*** RECORDED DATA Section Begins ***

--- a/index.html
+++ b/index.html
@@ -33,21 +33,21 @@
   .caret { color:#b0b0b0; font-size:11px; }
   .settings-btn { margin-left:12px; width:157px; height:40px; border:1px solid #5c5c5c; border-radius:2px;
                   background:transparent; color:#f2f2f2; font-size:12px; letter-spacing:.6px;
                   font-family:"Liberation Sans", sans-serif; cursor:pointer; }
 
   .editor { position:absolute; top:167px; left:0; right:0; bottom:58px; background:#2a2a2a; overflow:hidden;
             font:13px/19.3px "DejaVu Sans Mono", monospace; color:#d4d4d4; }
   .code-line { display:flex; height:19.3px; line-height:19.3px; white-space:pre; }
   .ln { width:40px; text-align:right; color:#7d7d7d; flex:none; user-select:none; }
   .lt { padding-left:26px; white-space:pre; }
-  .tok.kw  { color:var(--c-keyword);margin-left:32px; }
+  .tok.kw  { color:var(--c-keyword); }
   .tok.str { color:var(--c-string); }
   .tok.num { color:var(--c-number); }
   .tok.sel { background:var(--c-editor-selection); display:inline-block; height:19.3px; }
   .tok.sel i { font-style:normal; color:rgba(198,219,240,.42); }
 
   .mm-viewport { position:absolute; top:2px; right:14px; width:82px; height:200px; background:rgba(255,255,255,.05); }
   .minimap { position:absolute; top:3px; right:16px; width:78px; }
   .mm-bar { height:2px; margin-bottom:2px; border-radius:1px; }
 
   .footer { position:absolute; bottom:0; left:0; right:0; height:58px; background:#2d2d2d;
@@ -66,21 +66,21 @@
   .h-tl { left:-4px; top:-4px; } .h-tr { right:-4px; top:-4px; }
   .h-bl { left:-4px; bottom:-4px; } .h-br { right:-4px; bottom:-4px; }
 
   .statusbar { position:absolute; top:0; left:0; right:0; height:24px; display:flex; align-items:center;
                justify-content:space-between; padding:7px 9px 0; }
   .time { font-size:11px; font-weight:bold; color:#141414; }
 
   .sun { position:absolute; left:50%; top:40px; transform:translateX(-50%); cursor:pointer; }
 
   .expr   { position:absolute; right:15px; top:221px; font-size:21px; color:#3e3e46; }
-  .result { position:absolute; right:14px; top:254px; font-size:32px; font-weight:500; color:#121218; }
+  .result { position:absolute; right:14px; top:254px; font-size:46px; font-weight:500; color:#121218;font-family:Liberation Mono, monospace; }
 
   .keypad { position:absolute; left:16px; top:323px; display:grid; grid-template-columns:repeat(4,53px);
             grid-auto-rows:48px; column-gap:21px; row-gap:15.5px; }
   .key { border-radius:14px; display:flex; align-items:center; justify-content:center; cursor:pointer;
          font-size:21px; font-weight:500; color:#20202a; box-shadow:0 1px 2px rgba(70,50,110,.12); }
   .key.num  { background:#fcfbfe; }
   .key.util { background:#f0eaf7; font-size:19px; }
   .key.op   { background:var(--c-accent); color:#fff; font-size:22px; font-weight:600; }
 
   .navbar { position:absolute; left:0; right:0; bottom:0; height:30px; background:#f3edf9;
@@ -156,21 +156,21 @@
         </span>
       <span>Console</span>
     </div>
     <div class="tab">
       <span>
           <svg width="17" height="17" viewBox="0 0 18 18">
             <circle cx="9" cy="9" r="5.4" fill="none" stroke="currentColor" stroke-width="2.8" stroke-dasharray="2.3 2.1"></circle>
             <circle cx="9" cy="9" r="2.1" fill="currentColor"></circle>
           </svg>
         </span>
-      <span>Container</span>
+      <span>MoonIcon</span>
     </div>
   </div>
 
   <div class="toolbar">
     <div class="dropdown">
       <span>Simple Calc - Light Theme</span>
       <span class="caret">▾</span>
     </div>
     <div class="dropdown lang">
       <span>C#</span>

*** RECORDED DATA Section Ends ***
*** RECORDED DATA Section Begins ***

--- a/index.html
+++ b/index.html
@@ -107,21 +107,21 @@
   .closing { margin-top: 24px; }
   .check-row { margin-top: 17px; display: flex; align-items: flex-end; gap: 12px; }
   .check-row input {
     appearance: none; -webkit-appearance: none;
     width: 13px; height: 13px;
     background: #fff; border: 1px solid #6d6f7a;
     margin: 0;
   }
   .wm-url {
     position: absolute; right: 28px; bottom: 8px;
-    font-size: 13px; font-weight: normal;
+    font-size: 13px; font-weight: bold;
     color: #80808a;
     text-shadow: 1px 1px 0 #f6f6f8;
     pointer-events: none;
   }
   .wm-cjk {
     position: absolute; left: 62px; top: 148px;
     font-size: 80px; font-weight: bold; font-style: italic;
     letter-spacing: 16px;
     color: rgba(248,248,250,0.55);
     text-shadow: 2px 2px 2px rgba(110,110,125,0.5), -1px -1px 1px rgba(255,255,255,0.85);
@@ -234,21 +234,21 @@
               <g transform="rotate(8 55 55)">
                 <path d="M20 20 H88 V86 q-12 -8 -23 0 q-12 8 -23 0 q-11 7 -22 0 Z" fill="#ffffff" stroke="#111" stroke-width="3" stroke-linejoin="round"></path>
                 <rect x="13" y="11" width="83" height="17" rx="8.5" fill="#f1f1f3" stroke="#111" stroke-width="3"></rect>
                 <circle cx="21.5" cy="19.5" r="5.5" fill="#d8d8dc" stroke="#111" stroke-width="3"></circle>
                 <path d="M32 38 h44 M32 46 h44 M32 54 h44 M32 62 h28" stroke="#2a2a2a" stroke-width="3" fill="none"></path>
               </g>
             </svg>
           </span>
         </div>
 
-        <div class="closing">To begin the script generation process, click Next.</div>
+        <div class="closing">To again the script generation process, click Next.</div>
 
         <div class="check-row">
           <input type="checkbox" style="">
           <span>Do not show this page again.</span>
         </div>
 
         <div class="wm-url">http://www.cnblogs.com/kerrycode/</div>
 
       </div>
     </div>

*** RECORDED DATA Section Ends ***
*** RECORDED DATA Section Begins ***

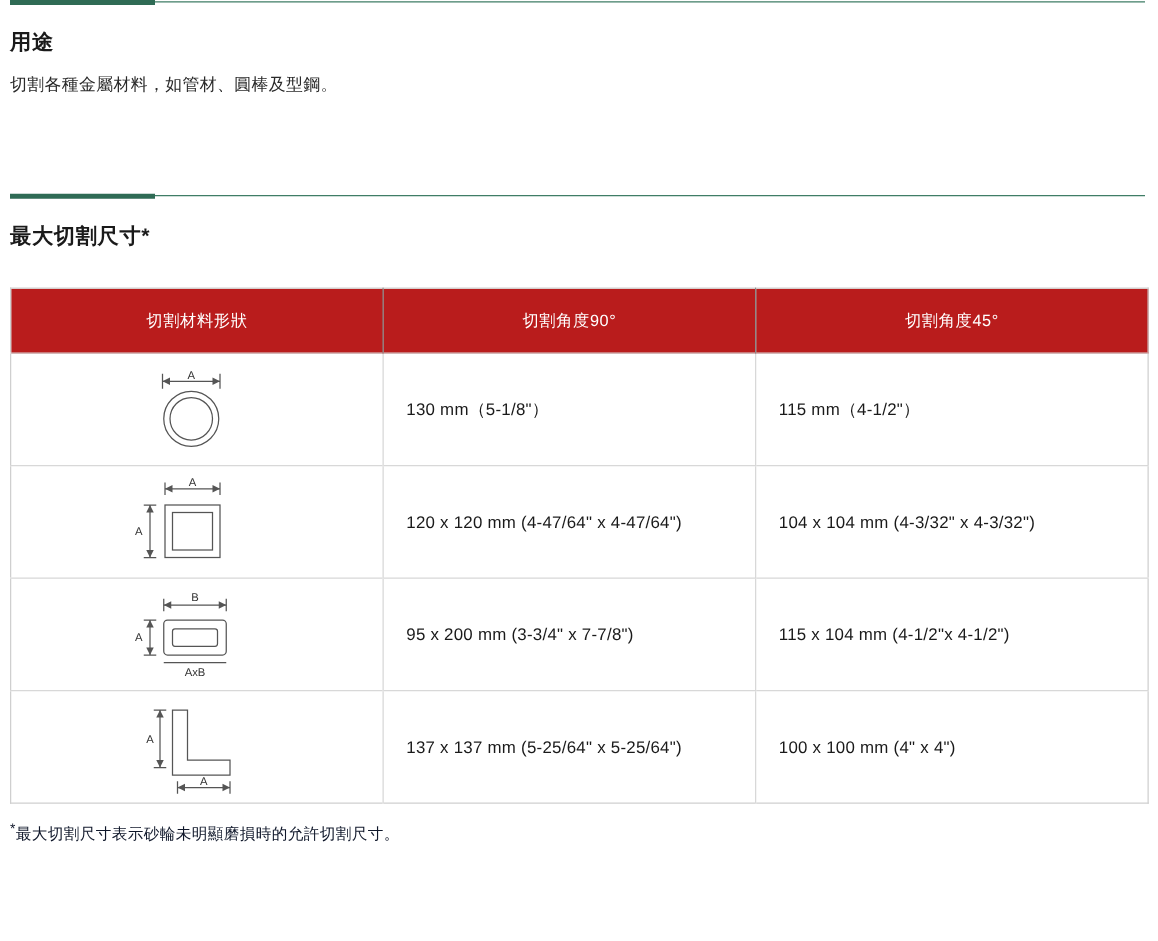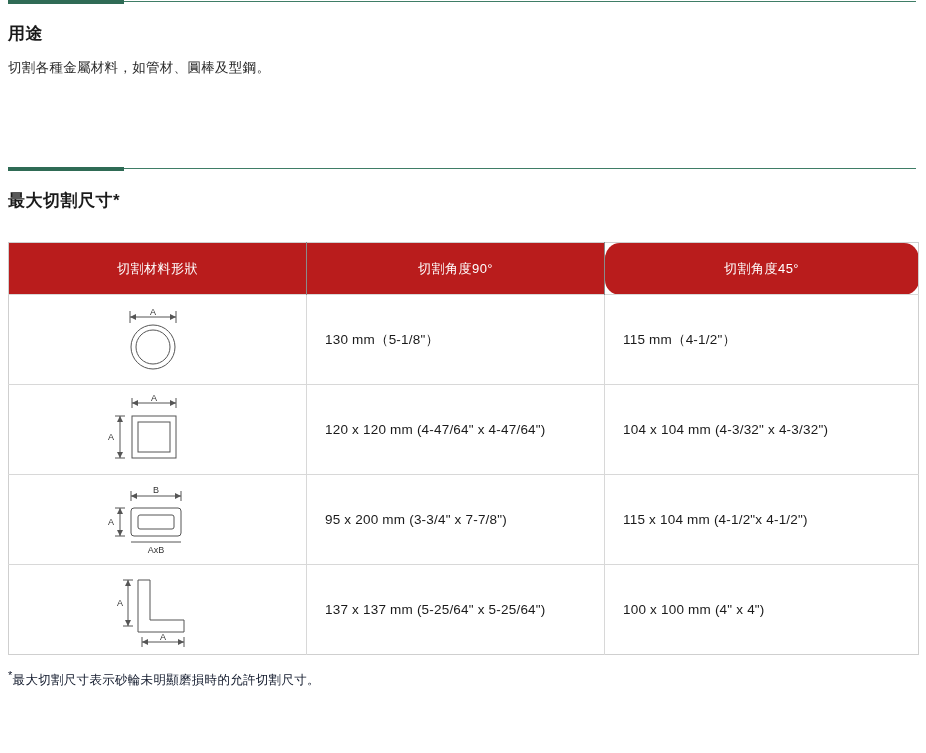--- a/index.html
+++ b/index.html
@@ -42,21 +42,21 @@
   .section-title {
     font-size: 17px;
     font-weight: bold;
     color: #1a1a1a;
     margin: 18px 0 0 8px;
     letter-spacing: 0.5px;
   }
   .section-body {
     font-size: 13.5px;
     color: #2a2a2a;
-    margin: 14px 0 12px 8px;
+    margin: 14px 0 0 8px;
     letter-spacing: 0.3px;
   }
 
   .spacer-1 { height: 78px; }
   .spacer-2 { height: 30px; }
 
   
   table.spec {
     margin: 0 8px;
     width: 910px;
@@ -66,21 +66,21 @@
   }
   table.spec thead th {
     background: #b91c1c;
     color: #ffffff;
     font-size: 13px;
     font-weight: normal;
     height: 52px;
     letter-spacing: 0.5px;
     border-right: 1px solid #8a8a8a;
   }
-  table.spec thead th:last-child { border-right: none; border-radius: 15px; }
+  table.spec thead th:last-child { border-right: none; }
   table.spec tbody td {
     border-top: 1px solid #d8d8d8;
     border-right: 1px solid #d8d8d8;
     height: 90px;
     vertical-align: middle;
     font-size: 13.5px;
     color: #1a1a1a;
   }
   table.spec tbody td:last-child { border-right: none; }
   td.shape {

*** RECORDED DATA Section Ends ***

TASK INSTRUCTIONS ->
The required answer is each line of the data in which the word "cursor" appears.

RESPONSE AREA ->
                   font-family:"Liberation Sans", sans-serif; cursor:pointer; }
   .sun { position:absolute; left:50%; top:40px; transform:translateX(-50%); cursor:pointer; }
   .key { border-radius:14px; display:flex; align-items:center; justify-content:center; cursor:pointer;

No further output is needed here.